**What the exercise asks**
Reproduce every line of the items below verbatim, preserving the original line order.

Stored data

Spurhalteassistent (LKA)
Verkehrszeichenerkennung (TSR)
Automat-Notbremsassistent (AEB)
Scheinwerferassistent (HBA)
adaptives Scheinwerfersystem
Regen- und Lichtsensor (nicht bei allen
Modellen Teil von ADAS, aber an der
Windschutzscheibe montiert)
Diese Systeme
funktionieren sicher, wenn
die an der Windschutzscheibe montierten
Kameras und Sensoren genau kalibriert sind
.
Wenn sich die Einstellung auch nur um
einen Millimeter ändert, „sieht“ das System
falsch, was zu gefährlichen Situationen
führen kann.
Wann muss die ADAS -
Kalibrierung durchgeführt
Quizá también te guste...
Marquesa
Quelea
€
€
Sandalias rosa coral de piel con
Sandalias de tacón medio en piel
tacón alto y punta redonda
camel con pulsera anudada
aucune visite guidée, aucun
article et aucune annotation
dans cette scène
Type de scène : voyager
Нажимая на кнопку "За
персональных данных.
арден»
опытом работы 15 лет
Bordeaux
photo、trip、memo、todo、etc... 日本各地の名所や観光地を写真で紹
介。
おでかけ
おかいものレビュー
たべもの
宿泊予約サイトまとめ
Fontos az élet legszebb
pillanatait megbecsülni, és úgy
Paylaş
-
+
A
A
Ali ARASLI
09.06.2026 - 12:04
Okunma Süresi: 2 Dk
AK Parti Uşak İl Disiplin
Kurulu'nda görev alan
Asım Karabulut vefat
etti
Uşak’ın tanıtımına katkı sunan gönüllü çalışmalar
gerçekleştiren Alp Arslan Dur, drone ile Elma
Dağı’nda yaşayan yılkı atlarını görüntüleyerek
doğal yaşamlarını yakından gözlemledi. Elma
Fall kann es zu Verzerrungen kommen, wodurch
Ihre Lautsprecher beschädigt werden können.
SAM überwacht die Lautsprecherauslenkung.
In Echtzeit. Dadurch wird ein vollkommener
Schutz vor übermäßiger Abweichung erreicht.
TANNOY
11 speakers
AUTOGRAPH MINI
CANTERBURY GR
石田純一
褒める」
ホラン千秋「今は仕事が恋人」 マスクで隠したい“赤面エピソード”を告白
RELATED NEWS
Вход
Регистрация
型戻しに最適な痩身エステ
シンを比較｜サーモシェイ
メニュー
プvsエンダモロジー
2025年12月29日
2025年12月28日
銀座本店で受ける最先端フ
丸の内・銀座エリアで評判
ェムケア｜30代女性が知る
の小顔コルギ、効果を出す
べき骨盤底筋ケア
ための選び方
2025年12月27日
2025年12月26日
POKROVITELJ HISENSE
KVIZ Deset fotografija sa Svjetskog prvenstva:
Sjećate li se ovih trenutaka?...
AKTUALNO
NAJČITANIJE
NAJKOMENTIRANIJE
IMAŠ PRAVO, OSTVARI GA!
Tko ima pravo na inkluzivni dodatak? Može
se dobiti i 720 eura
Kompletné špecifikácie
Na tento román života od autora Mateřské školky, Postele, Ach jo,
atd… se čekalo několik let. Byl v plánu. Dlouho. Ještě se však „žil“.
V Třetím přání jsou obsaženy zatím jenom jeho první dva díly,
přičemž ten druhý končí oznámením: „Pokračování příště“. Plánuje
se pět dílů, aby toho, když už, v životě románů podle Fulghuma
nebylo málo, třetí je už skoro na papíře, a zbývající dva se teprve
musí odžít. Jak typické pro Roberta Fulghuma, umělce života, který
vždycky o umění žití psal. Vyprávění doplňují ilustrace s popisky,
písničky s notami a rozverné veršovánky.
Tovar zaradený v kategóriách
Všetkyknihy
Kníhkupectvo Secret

**Output for this exercise**
Spurhalteassistent (LKA)
Verkehrszeichenerkennung (TSR)
Automat-Notbremsassistent (AEB)
Scheinwerferassistent (HBA)
adaptives Scheinwerfersystem
Regen- und Lichtsensor (nicht bei allen
Modellen Teil von ADAS, aber an der
Windschutzscheibe montiert)
Diese Systeme
funktionieren sicher, wenn
die an der Windschutzscheibe montierten
Kameras und Sensoren genau kalibriert sind
.
Wenn sich die Einstellung auch nur um
einen Millimeter ändert, „sieht“ das System
falsch, was zu gefährlichen Situationen
führen kann.
Wann muss die ADAS -
Kalibrierung durchgeführt
Quizá también te guste...
Marquesa
Quelea
€
€
Sandalias rosa coral de piel con
Sandalias de tacón medio en piel
tacón alto y punta redonda
camel con pulsera anudada
aucune visite guidée, aucun
article et aucune annotation
dans cette scène
Type de scène : voyager
Нажимая на кнопку "За
персональных данных.
арден»
опытом работы 15 лет
Bordeaux
photo、trip、memo、todo、etc... 日本各地の名所や観光地を写真で紹
介。
おでかけ
おかいものレビュー
たべもの
宿泊予約サイトまとめ
Fontos az élet legszebb
pillanatait megbecsülni, és úgy
Paylaş
-
+
A
A
Ali ARASLI
09.06.2026 - 12:04
Okunma Süresi: 2 Dk
AK Parti Uşak İl Disiplin
Kurulu'nda görev alan
Asım Karabulut vefat
etti
Uşak’ın tanıtımına katkı sunan gönüllü çalışmalar
gerçekleştiren Alp Arslan Dur, drone ile Elma
Dağı’nda yaşayan yılkı atlarını görüntüleyerek
doğal yaşamlarını yakından gözlemledi. Elma
Fall kann es zu Verzerrungen kommen, wodurch
Ihre Lautsprecher beschädigt werden können.
SAM überwacht die Lautsprecherauslenkung.
In Echtzeit. Dadurch wird ein vollkommener
Schutz vor übermäßiger Abweichung erreicht.
TANNOY
11 speakers
AUTOGRAPH MINI
CANTERBURY GR
石田純一
褒める」
ホラン千秋「今は仕事が恋人」 マスクで隠したい“赤面エピソード”を告白
RELATED NEWS
Вход
Регистрация
型戻しに最適な痩身エステ
シンを比較｜サーモシェイ
メニュー
プvsエンダモロジー
2025年12月29日
2025年12月28日
銀座本店で受ける最先端フ
丸の内・銀座エリアで評判
ェムケア｜30代女性が知る
の小顔コルギ、効果を出す
べき骨盤底筋ケア
ための選び方
2025年12月27日
2025年12月26日
POKROVITELJ HISENSE
KVIZ Deset fotografija sa Svjetskog prvenstva:
Sjećate li se ovih trenutaka?...
AKTUALNO
NAJČITANIJE
NAJKOMENTIRANIJE
IMAŠ PRAVO, OSTVARI GA!
Tko ima pravo na inkluzivni dodatak? Može
se dobiti i 720 eura
Kompletné špecifikácie
Na tento román života od autora Mateřské školky, Postele, Ach jo,
atd… se čekalo několik let. Byl v plánu. Dlouho. Ještě se však „žil“.
V Třetím přání jsou obsaženy zatím jenom jeho první dva díly,
přičemž ten druhý končí oznámením: „Pokračování příště“. Plánuje
se pět dílů, aby toho, když už, v životě románů podle Fulghuma
nebylo málo, třetí je už skoro na papíře, a zbývající dva se teprve
musí odžít. Jak typické pro Roberta Fulghuma, umělce života, který
vždycky o umění žití psal. Vyprávění doplňují ilustrace s popisky,
písničky s notami a rozverné veršovánky.
Tovar zaradený v kategóriách
Všetkyknihy
Kníhkupectvo Secret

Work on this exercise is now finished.